Claire Beale: To play it safe is to play a very dangerous game
Claire Beale, campaignlive.co.uk, Thursday, 05 July 2012, 8:00am,
Abbott Mead Vickers BBDO's Craig Mawdsley is right - the ad industry needs more mavericks, more provocateurs and more people who are going to force change if we're all to escape oblivion (page 22).
The problem is that finding room for the difficult, the annoying and the dangerously brilliant isn't easy in the service culture that dominates the way most agencies work. As Mawdsley points out, "those we reward the most are presentable and friendly" with good people-skills and engaging faces to put against the fee charges.

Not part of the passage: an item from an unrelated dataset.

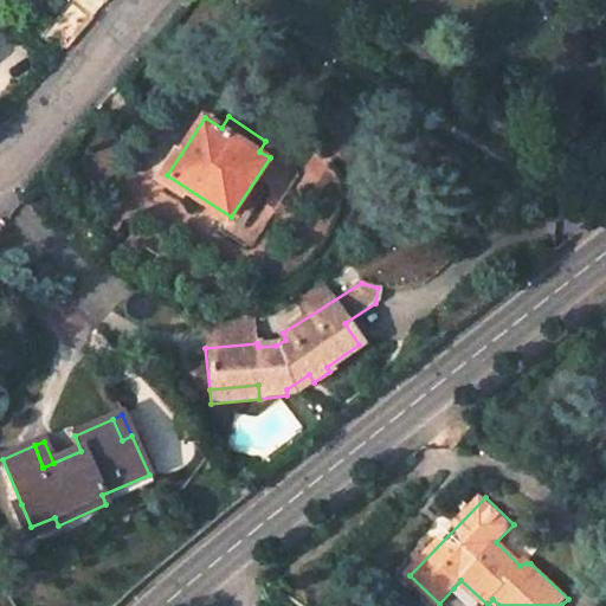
[(12,509),(25,540),(58,526),(55,517),(31,527),(21,504),(12,509)]
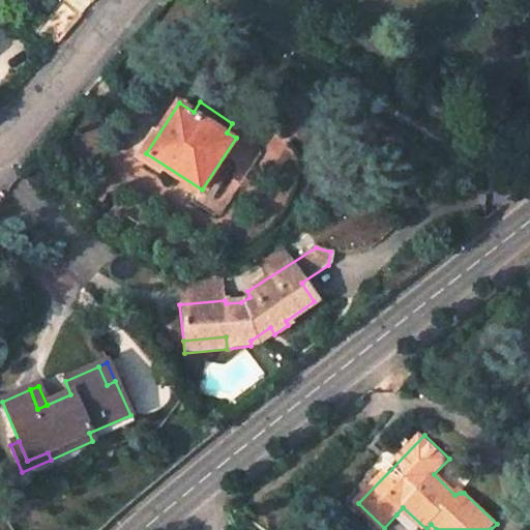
[(403,507),(396,514),(413,529),(424,529),(427,529),(403,507)]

Yet this model of selling a service rather than a business-defining product is compromising agencies' ability to adapt and drive through the necessary innovation that can transform their own business and that of their clients. And it's made worse when agencies are encouraged by their clients to deliver success models based on what has worked in the past; this requirement to take the safe, proven route reinforces the ever-decreasing circles of the status quo.
Take the whole issue of advertising research. Mawdsley reckons focus groups and pre-testing are simply no longer up to the job and prohibit new learnings. Yet while more and more clients are rushing to talk about risk-taking and the right to fail, they still incentivise their brand managers against pre-testing scores on ad campaigns. It doesn't add up; it would take a foolhardy ad agency to accept the invitation to be provocative and experimental from clients who were themselves bonused on playing it safe.
(As an aside, when Dare presented its creative strategy to Gocompare earlier this year, the marketers liked the idea so much, they decided to run with it without any pre-testing, even though Dare was proposing an all-out assault on their loathed brand icon, Gio Compario - page 6. So far, I think the Gocompare marketers were right to trust their instincts, but few marketers have licence or confidence to be so bold.)
But agencies, too, are happy playing it safe on their own business development. Mawdsley points out that every other industry that has any kind of exposure to technology is putting time and money into research and development, yet agencies are too slow to embrace R&D to explore new business models for themselves.
Albion's Jason Goodman nails one interpretation of this in his piece on page 14. The democratising effects of technology should be opening up significant new opportunities for agencies to build products not just for their clients, sharing the IP, but also for themselves. Yet many agencies simply aren't agile enough, or visionary enough, to adapt to the new ways of working (removing the creative department!) that these opportunities might demand.
Which brings us back to the mavericks, the scarily challenging people you might not put in front of the client, but who might just save us all.